The study by Lily Qiu, assistant professor of Brown University, looked at the link between mergers and different owners such as mutual funds and public pension funds. (The study was first reported in the New York Times.) Specifically she looked at mergers that added value and those that destroyed it from 1992 to 1999 and examined ownership of the firm in each case. She controlled for factors such as company size.

The results were striking. She found that public pension funds were more likely to be owners of companies that did value adding mergers and less likely to own those that destroyed value. Conversely, mutual funds were more likely to own companies that destroyed value. In fact of all the types of owners including banks, insurance companies, independent advisers, and pension funds, mutual funds were the worst owners as measured by value destroying mergers.

What went wrong?
Although short-termism was likely the main reason mutual funds were substandard owners, I suspect another reason was the conflict of interests. Fund companies are eager to get 401(k) business from the very same companies that are in the fund portfolios. Thus, some tread too cautiously when it comes to holding corporate management accountable.

In addition, some fund companies are owned by investment banks, which are likely to pursue extremely lucrative deals with those same companies. In fact, they could be the ones advising a company on a merger. Would a fund manager from the same company have the guts to oppose a merger that was recommended by another part of his parent company? I'm sure some do but others don't.

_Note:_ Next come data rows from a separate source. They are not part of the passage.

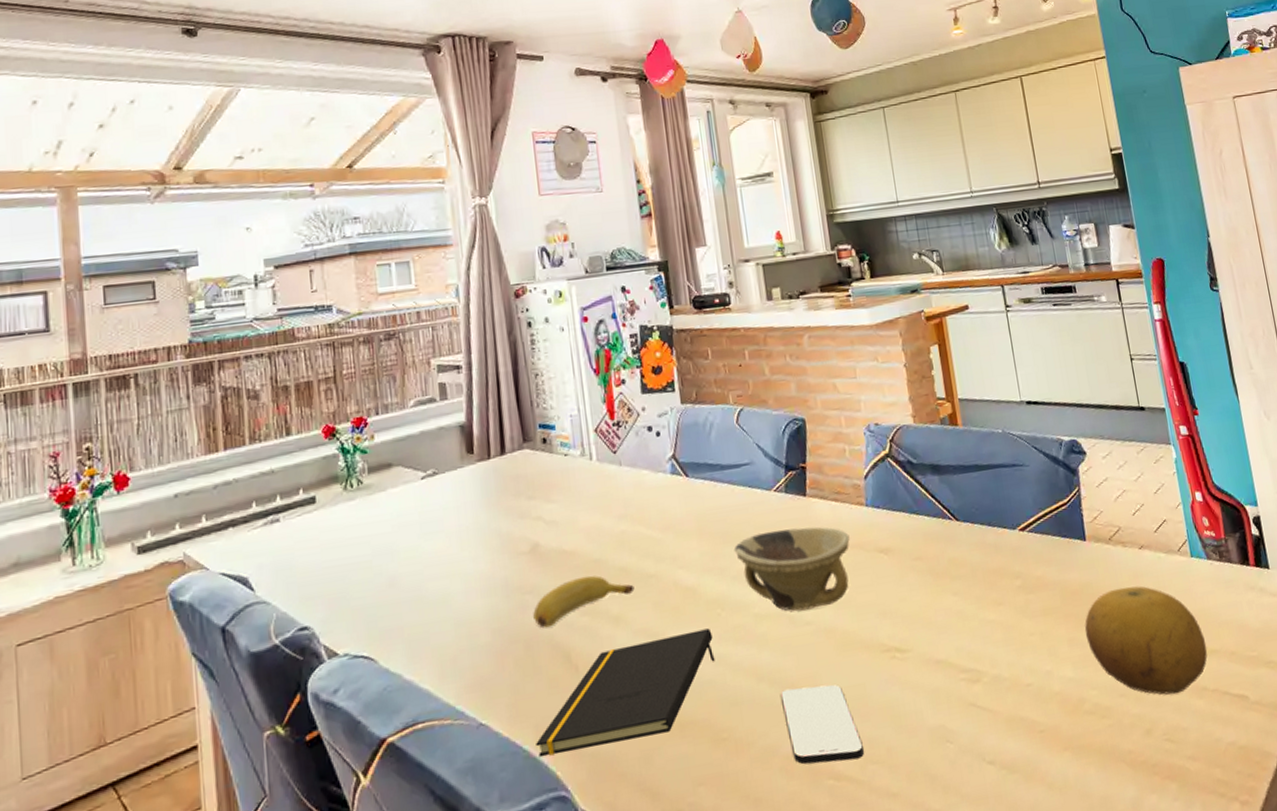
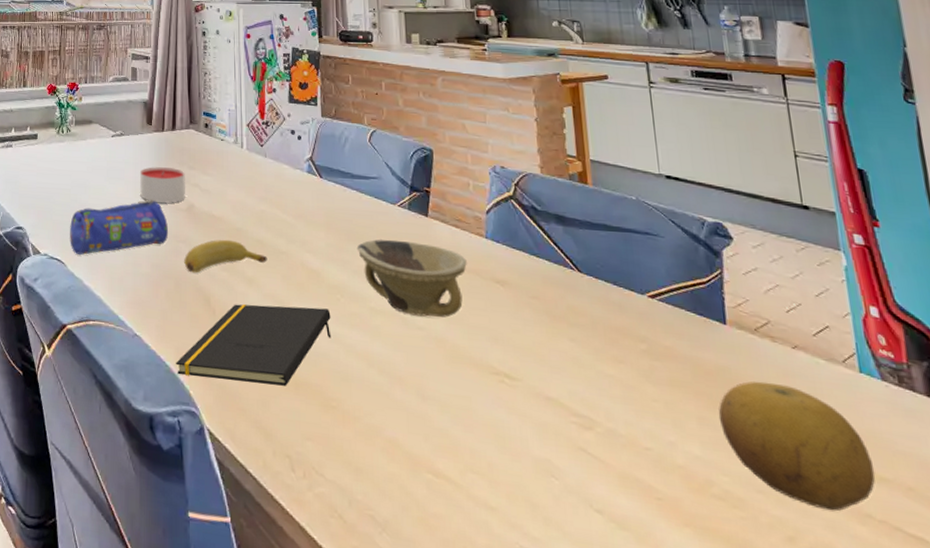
pencil case: none [376,548,510,644] -> present [70,199,169,256]
candle: none [463,502,527,551] -> present [139,167,185,203]
smartphone: present [781,685,864,765] -> none [389,380,465,464]

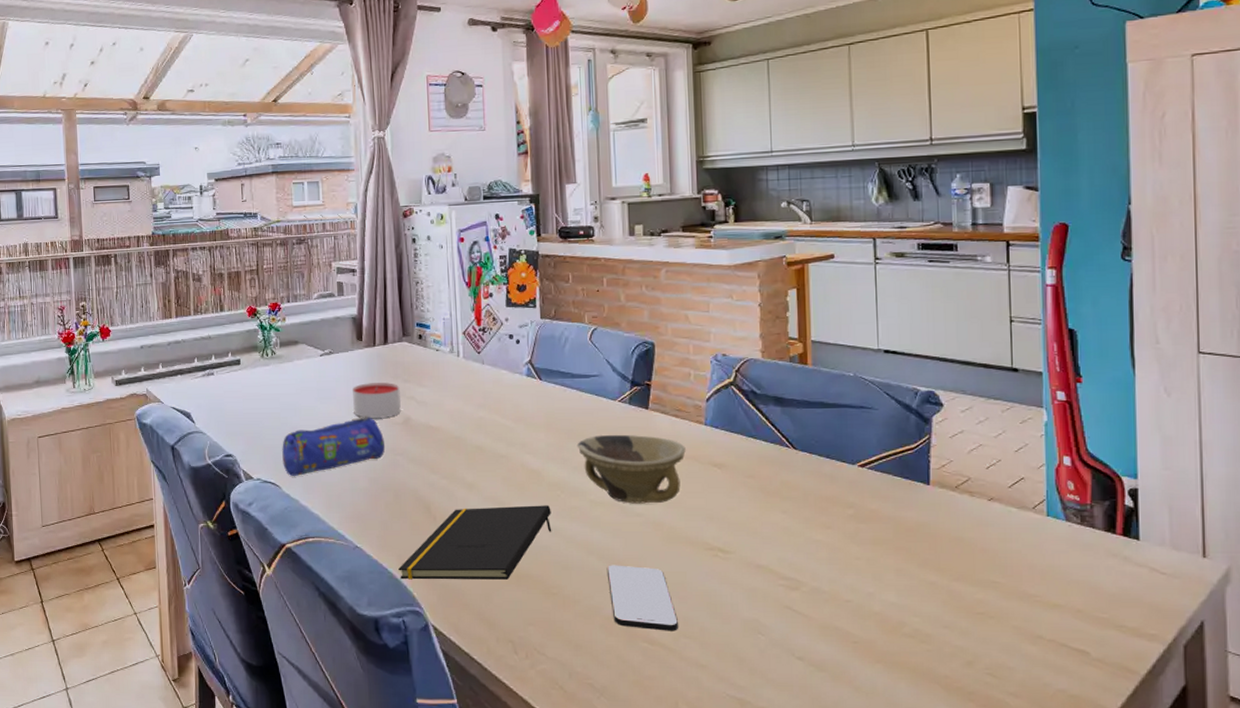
banana: present [184,239,267,273] -> none [402,448,487,484]
smartphone: none [389,380,465,464] -> present [607,565,678,631]
fruit: present [718,381,876,511] -> none [915,532,1050,636]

I heard from a fund manager who works at a recently acquired fund company. He said he was taking a more aggressive stance in opposing a company's management team than he would have even dared to do when his fund company was owned by an investment bank.

Fund managers aren't the only culprits here. Proxy voting is something that fund boards are trusted to oversee. It's clear from this study that some directors were asleep at the switch. Directors need to review proxy votes and set strict policies that ensure fundholder interests are served by those votes, and they should compare how their firm voted its proxies versus those from the firms that are the most ethical best long-term stewards.

Since the time period examined in the study quite a lot has happened to the fund industry. It has been beset with its own scandal, and the SEC moved to require that fund companies disclose how they vote their proxies. As a result, many fund companies and directors have come to do a better job overseeing proxy votes.

In fact, it would make for a great follow up study to examine proxy votes across the industry and see how the industry is doing on votes around mergers and executive compensation. I'd be particularly interested to see the breakdown by fund company.

The fund industry controls a big piece of corporate America on behalf of fund investors. It's time to weed out the absentee landlords.